The number of people who died due to natural and unnatural accidents were 413,457 in 2015.
According to the NCRB compilation of "Accidental Deaths and Suicides in India 2015", the 413,457 deaths in this category in 2015 amounted to 47 deaths every hour.
Deaths due to forces of nature have been termed as "natural accidental deaths" while deaths blamed on deliberate or negligent conduct of humans is termed in official records as "unnatural accidental deaths".
This was a decline of 8.5 per cent from the 2014 figure of 451,757 accidental deaths.
The number of accidental deaths due to causes attributable to forces of nature -- lightning, heat/sun stroke, exposure to cold, flood, landslides, avalanche, epidemic, torrential rains and forest fire -- have crashed by 48 per cent.
And deaths by unnatural causes including traffic accidents, drowning, accidental fire, electrocution, air crash, stampede, mines disaster, deaths during pregnancy, killed by animals, illicit liquor, snake bites and food poisoning decreased by 6.6 per cent in 2015 over 2014.
Of the 413,457 accidental deaths, 10,510 (2.5 per cent) were due to natural causes, 336,051 (81.3 per cent) due to unnatural causes and 66,896 (16.2 per cent) due to other causes, it said.
The age group of most victims was between 18 and 45 years.
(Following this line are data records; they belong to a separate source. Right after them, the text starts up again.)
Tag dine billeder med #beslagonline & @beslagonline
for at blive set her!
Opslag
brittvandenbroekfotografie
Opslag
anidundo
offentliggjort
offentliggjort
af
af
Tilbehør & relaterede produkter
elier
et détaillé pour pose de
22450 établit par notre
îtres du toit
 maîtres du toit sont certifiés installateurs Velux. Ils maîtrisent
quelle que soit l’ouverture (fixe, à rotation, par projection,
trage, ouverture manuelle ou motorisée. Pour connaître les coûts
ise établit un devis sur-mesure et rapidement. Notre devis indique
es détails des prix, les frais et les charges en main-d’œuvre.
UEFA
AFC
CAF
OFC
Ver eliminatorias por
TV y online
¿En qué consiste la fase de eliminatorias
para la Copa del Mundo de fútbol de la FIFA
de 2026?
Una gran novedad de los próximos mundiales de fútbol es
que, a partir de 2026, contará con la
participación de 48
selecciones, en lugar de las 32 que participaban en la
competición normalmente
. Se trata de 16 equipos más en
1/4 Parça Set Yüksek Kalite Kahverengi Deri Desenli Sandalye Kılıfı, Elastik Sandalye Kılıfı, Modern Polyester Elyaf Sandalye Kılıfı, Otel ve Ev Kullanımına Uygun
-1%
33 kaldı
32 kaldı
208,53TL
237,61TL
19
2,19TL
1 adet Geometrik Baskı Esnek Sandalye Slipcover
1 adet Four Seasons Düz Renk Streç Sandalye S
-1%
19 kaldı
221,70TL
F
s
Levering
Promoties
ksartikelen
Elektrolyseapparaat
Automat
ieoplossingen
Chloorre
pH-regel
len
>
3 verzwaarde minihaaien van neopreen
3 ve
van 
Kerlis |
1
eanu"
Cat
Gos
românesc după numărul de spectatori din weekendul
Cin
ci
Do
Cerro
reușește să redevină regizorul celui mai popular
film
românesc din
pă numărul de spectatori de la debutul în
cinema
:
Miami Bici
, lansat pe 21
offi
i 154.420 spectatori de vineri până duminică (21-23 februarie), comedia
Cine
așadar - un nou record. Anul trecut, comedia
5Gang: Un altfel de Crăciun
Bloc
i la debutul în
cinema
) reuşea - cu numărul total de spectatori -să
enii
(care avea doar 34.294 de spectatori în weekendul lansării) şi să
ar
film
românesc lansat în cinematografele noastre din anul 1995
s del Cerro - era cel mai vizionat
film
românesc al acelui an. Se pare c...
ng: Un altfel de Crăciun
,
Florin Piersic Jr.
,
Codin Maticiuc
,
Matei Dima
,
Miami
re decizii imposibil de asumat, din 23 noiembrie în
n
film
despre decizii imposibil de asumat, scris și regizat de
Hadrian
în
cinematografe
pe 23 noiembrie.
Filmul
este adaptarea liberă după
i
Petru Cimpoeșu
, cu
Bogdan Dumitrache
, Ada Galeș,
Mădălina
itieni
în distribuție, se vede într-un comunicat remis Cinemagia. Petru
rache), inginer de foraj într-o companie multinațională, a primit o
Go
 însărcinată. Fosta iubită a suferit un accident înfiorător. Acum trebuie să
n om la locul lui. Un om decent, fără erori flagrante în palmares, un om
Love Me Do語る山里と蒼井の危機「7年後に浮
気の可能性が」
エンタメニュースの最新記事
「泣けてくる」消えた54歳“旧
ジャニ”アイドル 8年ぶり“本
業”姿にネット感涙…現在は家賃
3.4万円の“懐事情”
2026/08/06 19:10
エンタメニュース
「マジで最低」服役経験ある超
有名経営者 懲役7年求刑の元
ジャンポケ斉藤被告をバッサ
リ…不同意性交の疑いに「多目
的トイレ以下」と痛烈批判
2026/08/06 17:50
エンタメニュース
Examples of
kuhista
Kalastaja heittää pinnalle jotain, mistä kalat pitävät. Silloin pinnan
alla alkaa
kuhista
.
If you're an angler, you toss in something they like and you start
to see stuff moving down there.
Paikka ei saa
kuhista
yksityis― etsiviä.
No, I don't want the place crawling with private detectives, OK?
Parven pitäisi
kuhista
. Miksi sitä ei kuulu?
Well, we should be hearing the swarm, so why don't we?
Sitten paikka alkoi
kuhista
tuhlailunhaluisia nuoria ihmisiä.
This group accounted for 59.7 per cent of all unnatural deaths in 2015.
Females and males constituted 20.6 per cent and 79.4 per cent respectively of the victims. Every one of nine victims who suffered accidental deaths were children -- below 18 years of age.
A total of 37,081 senior citizens (60 years and above) also got killed in various accidents in 2015.
Maharashtra reported the highest number of 64,566 accidental deaths or nearly 15.6 percent of the total followed by Madhya Pradesh (40,629), Uttar Pradesh (36,982), Tamil Nadu (33,665) and Gujarat (28,468).
The highest rate of accidental deaths took place in Chhattisgarh (75.1 per cent) followed by Puducherry (73.4), Maharashtra (54.2), Madhya Pradesh (52.7), Haryana (48.8) and Tamil Nadu (48.7).
A total of 1,624 incidents of consumption of illicit spurious liquor caused 1,522 deaths in 2015. Most of these deaths were reported in Maharashtra (278) followed by Puducherry (149), Madhya Pradesh (246), Chhattisgarh (140), Uttar Pradesh (125) and Haryana (115).
At least 58 cases of accidental fire in trains were reported during 2015 which caused 59 deaths in the country.
A total of 69,372 accidental deaths were reported in 53 mega cities. Mumbai reported the maximum number (8,286 or 11.9 per cent) followed by Delhi (5,930), Pune (4,665), Chennai (3,952) and Bengaluru (3,733).